■ EXTRAIT CHOISI

*-*-*

2016-07-Avec l'écho des poulaillers d'acajou

Date de publication : 9 juil. 2016 08:53:00

Avec l’écho des poulaillers d’acajou

… Et l’Eco, le seul, le vrai, l’Umberto du Pendule et du Nom de la Rose et désormais du Vertige de la liste qui vient de paraître chez Flammarion.

« Aamon, Abigor, Agares, Aloces, Amducias, Andras, Andromalius, Asmoday, Astaroth, Aubras, Bael, Balam… C’est la liste des démons ». Impossible, à mon sens, de faire l’économie (et l’article en cite d’autres, notamment une suite invraisemblable de bras-cassés et autres tire-laines) de celle des filles que Nérée eut de Doris aux beaux cheveux, la fille d’Océan, telle que l’établit Hésiode dans sa Théogonie :

« Plôtô et Eucranté, Sao et Amphitrite, Eudôré et Thétis, Galiné et Glauké, Cymothoé, Spéiô, Thoé et la gente Halié, Pasithée, Eratô, Eunice aux bras de rose… ».

Le gars de l’article, Robert Maggiori, le spécialiste du Libé/Livres ès cas difficiles, analystes, psys, introspections, marginalités susurrées ou au contraire clamées se fait un plaisir de commenter : « … l’énumération, l’inventaire, le listing, ont aussi, par leur litanie même, un effet incantatoire, presque magique. Ils ouvrent en effet, et sans doute de manière paradoxale, à une esthétique de l’infini ». Encore que « paradoxale », je dise : ça se discute, les moines l’ont bien compris, leurs chants grégoriens monotones, presque hypnotiques, la répétition bien sensible dans l’étymologie de « litanie » (grec litaneuein « supplier »), incantation, narcose, hypnose, antienne, septième ciel…

J’entends bien qu’on me supplie justement : vos bras-cassés, la liste ! (enfin, celle de Eco, moi à peine disciple et encore, indigne, peu reluisant, malfamé, inepte peut-être) :

« Faux-moines, charlatans, dupeurs, besaciers, bélîtres et gueux, lépreux et estropiats, batteurs d’estrade, marchands et musiciens ambulants, fricoteurs, jongleurs, mercenaires invalides… ».

Le critique termine : « Au catalogue, à la nomenclature, au recensement, tels qu’ils se manifestent dans l’histoire de l’art et de la littérature, le sémiologue italien offre à présent un hommage pyrotechnique ».

*-*-*

Enregistrements d'un jeu de données:
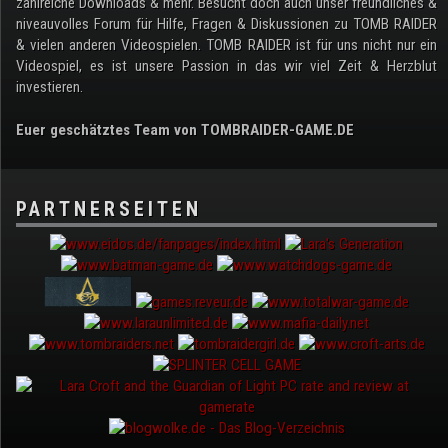
zahlreiche Downloads & mehr. Besucht doch auch unser freundliches &
niveauvolles Forum für Hilfe, Fragen & Diskussionen zu TOMB RAIDER
& vielen anderen Videospielen. TOMB RAIDER ist für uns nicht nur ein
Videospiel, es ist unsere Passion in das wir viel Zeit & Herzblut
investieren.
Euer geschätztes Team von TOMBRAIDER-GAME.DE
PARTNERSEITEN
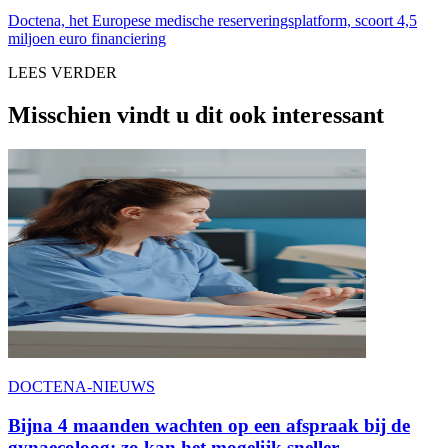
Doctena, het Europese medische reserveringsplatform, scoort 4,5
miljoen euro financiering
LEES VERDER
Misschien vindt u dit ook interessant
DOCTENA-NIEUWS
Bijna 4 maanden wachten op een afspraak bij de
gynaecoloog: zo kan het mogelijk sneller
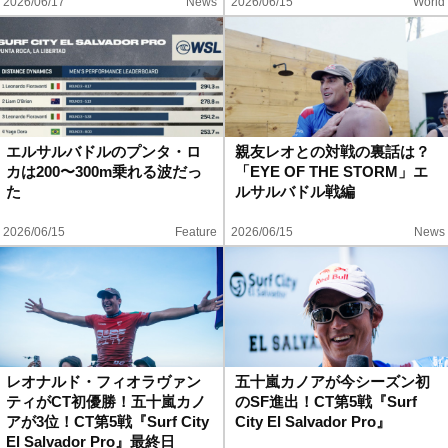
2026/06/17
News
2026/06/15
World
エルサルバドルのプンタ・ロ
親友レオとの対戦の裏話は？
カは200〜300m乗れる波だっ
「EYE OF THE STORM」エ
た
ルサルバドル戦編
2026/06/15
Feature
2026/06/15
News
レオナルド・フィオラヴァン
五十嵐カノアが今シーズン初
ティがCT初優勝！五十嵐カノ
のSF進出！CT第5戦『Surf
アが3位！CT第5戦『Surf City
City El Salvador Pro』
El Salvador Pro』最終日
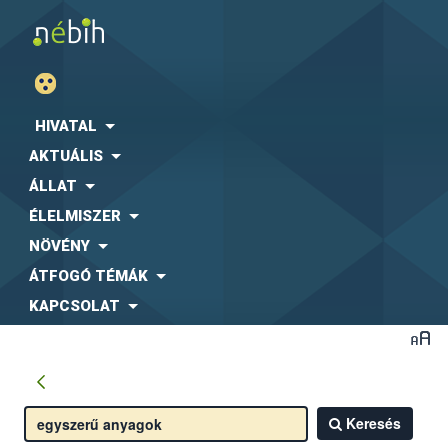
HIVATAL
AKTUÁLIS
ÁLLAT
ÉLELMISZER
NÖVÉNY
ÁTFOGÓ TÉMÁK
KAPCSOLAT
Keresés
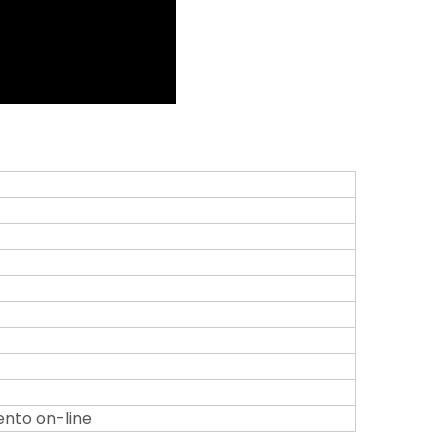
ento on-line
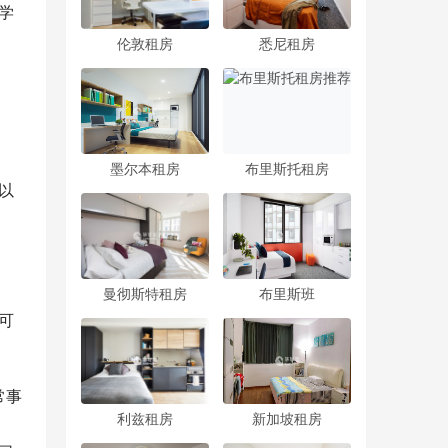
学
伦敦租房
悉尼租房
墨尔本租房
布里斯托租房
以
曼彻斯特租房
布里斯班
可
常事
利兹租房
新加坡租房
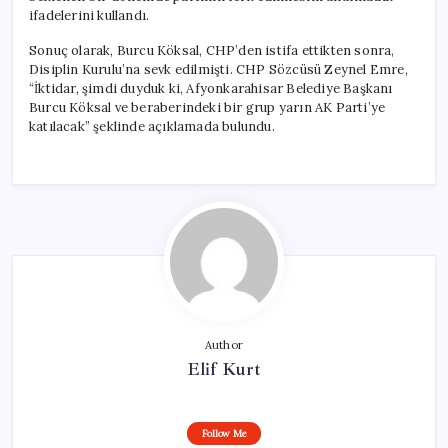
ifadelerini kullandı.
Sonuç olarak, Burcu Köksal, CHP’den istifa ettikten sonra,
Disiplin Kurulu’na sevk edilmişti. CHP Sözcüsü Zeynel Emre,
“İktidar, şimdi duyduk ki, Afyonkarahisar Belediye Başkanı
Burcu Köksal ve beraberindeki bir grup yarın AK Parti’ye
katılacak” şeklinde açıklamada bulundu.
Author
Elif Kurt
Follow Me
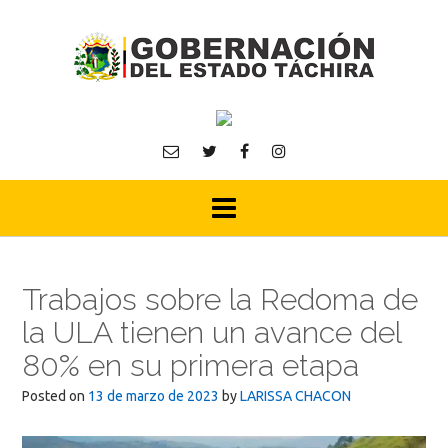
Skip
to
content
Trabajos sobre la Redoma de
la ULA tienen un avance del
80% en su primera etapa
Posted on
13 de marzo de 2023
by
LARISSA CHACON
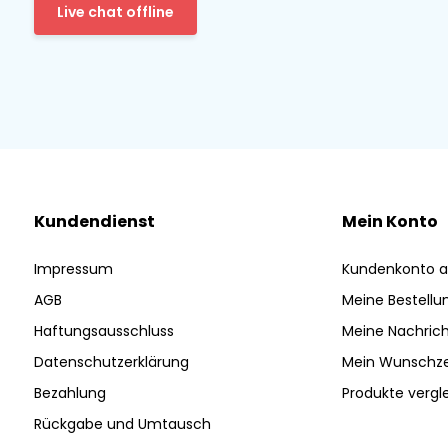
Live chat offline
Kundendienst
Mein Konto
Impressum
Kundenkonto a
AGB
Meine Bestellu
Haftungsausschluss
Meine Nachrich
Datenschutzerklärung
Mein Wunschze
Bezahlung
Produkte vergl
Rückgabe und Umtausch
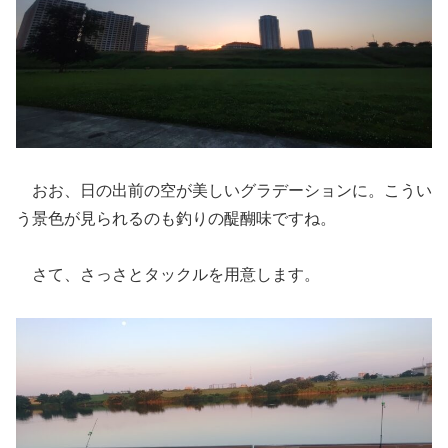
おお、日の出前の空が美しいグラデーションに。こうい
う景色が見られるのも釣りの醍醐味ですね。
さて、さっさとタックルを用意します。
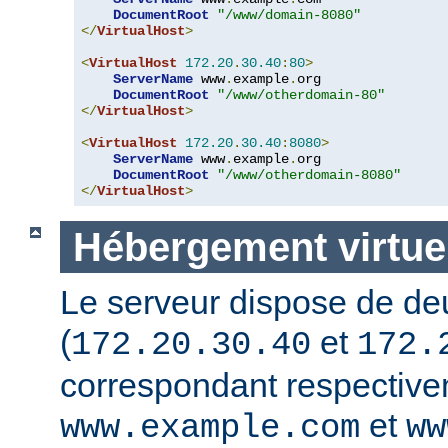
DocumentRoot
"/www/domain-8080"
</
VirtualHost
>
<
VirtualHost
172.20
.
30.40
:
80
>
ServerName
 www
.
example
.
org

DocumentRoot
"/www/otherdomain-80"
</
VirtualHost
>
<
VirtualHost
172.20
.
30.40
:
8080
>
ServerName
 www
.
example
.
org

DocumentRoot
"/www/otherdomain-8080"
</
VirtualHost
>
Hébergement virtuel
Le serveur dispose de de
(
et
172.20.30.40
172.
correspondant respectiv
et
www.example.com
ww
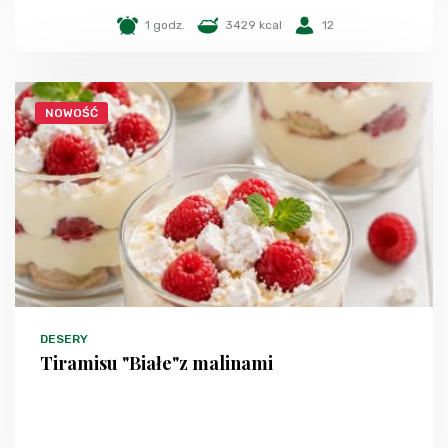
1 godz.
3429 kcal
12
NOWOŚĆ
DESERY
Tiramisu "Białe"z malinami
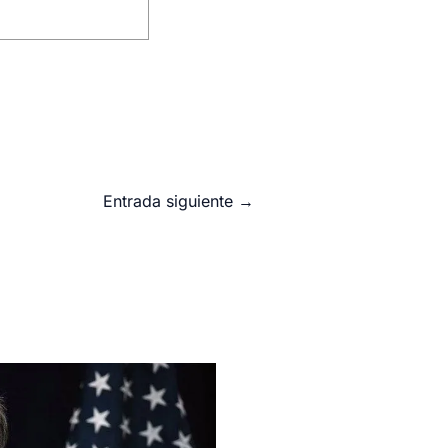
Entrada siguiente
→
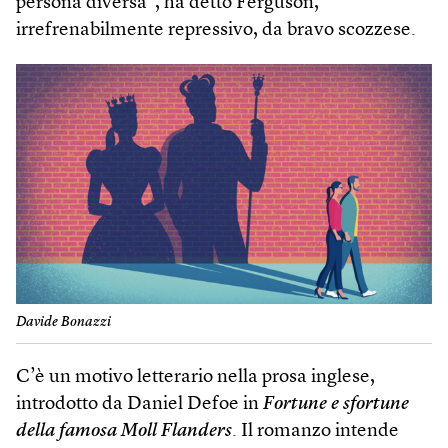
persona diversa”, ha detto Ferguson,
irrefrenabilmente repressivo, da bravo scozzese.
Davide Bonazzi
C’è un motivo letterario nella prosa inglese,
introdotto da Daniel Defoe in
Fortune e sfortune
della famosa Moll Flanders
. Il romanzo intende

*-*-*

■ CONSIGNE
Recopiez le passage de l'article sur le Vertige de la liste qui commence à « Avec l’écho des » et se termine à « paraître chez Flammarion. ».

■ CORRIGÉ
Avec l’écho des poulaillers d’acajou

… Et l’Eco, le seul, le vrai, l’Umberto du Pendule et du Nom de la Rose et désormais du Vertige de la liste qui vient de paraître chez Flammarion.